Stored data entries:
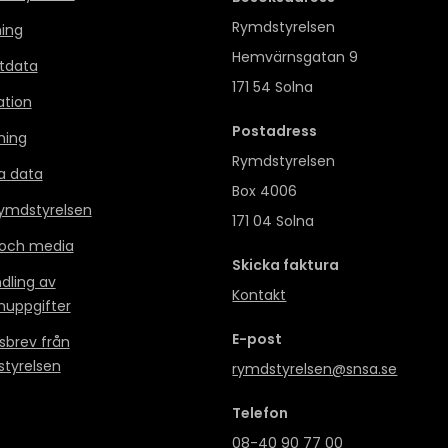
Rymdstyrelsen
ning
Hemvärnsgatan 9
itdata
171 54 Solna
ation
Postadress
ning
Rymdstyrelsen
a data
Box 4006
mdstyrelsen
171 04 Solna
 och media
Skicka faktura
dling av
Kontakt
nuppgifter
E-post
sbrev från
tyrelsen
rymdstyrelsen@snsa.se
Telefon
08-40 90 77 00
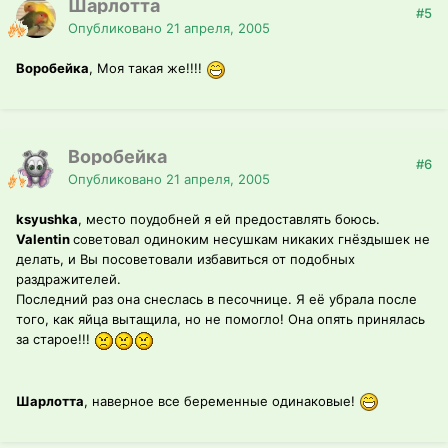
Шарлотта
#5
Опубликовано
21 апреля, 2005
Воробейка
, Моя такая же!!!!
Воробейка
#6
Опубликовано
21 апреля, 2005
ksyushka
, место поудобней я ей предоставлять боюсь.
Valentin
советовал одиноким несушкам никаких гнёздышек не
делать, и Вы посоветовали избавиться от подобных
раздражителей.
Последний раз она снеслась в песочнице. Я её убрала после
того, как яйца вытащила, но не помогло! Она опять принялась
за старое!!!
Шарлотта
, наверное все беременные одинаковые!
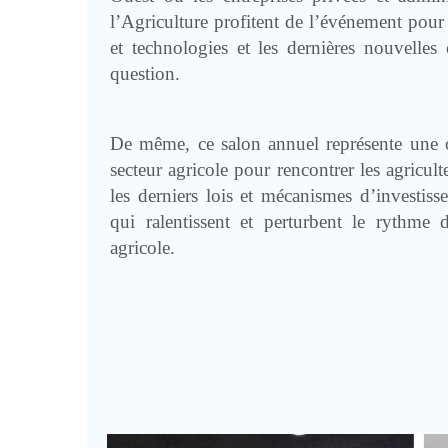
l’Agriculture profitent de l’événement pour
et technologies et les dernières nouvelles 
question.
De même, ce salon annuel représente une o
secteur agricole pour rencontrer les agricult
les derniers lois et mécanismes d’investiss
qui ralentissent et perturbent le rythme 
agricole.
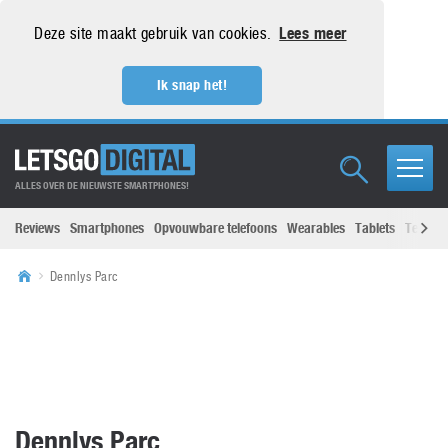
Deze site maakt gebruik van cookies.
Lees meer
Ik snap het!
ALLES OVER DE NIEUWSTE SMARTPHONES!
Reviews
Smartphones
Opvouwbare telefoons
Wearables
Tablets
Televisi
Dennlys Parc
Dennlys Parc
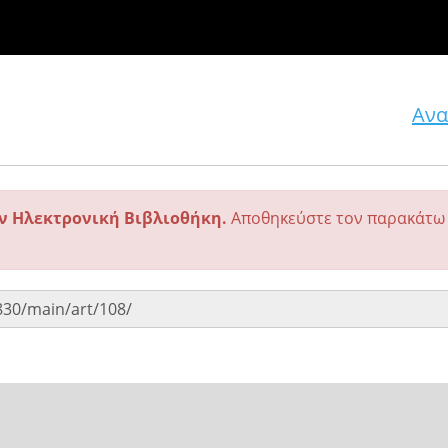
Ανα
ην Ηλεκτρονική Βιβλιοθήκη.
Αποθηκεύστε τον παρακάτω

# Exercise instructions
Could you transcribe every line of text in the records above word for word, leaving the pictures out of your answer?

# Worked solution
Rymdstyrelsen
ning
Hemvärnsgatan 9
itdata
171 54 Solna
ation
Postadress
ning
Rymdstyrelsen
a data
Box 4006
mdstyrelsen
171 04 Solna
 och media
Skicka faktura
dling av
Kontakt
nuppgifter
E-post
sbrev från
tyrelsen
rymdstyrelsen@snsa.se
Telefon
08-40 90 77 00
Шарлотта
#5
Опубликовано
21 апреля, 2005
Воробейка
, Моя такая же!!!!
Воробейка
#6
Опубликовано
21 апреля, 2005
ksyushka
, место поудобней я ей предоставлять боюсь.
Valentin
советовал одиноким несушкам никаких гнёздышек не
делать, и Вы посоветовали избавиться от подобных
раздражителей.
Последний раз она снеслась в песочнице. Я её убрала после
того, как яйца вытащила, но не помогло! Она опять принялась
за старое!!!
Шарлотта
, наверное все беременные одинаковые!
l’Agriculture profitent de l’événement pour
et technologies et les dernières nouvelles 
question.
De même, ce salon annuel représente une o
secteur agricole pour rencontrer les agricult
les derniers lois et mécanismes d’investiss
qui ralentissent et perturbent le rythme 
agricole.
Deze site maakt gebruik van cookies.
Lees meer
Ik snap het!
ALLES OVER DE NIEUWSTE SMARTPHONES!
Reviews
Smartphones
Opvouwbare telefoons
Wearables
Tablets
Televisi
Dennlys Parc
Dennlys Parc
Ανα
ην Ηλεκτρονική Βιβλιοθήκη.
Αποθηκεύστε τον παρακάτω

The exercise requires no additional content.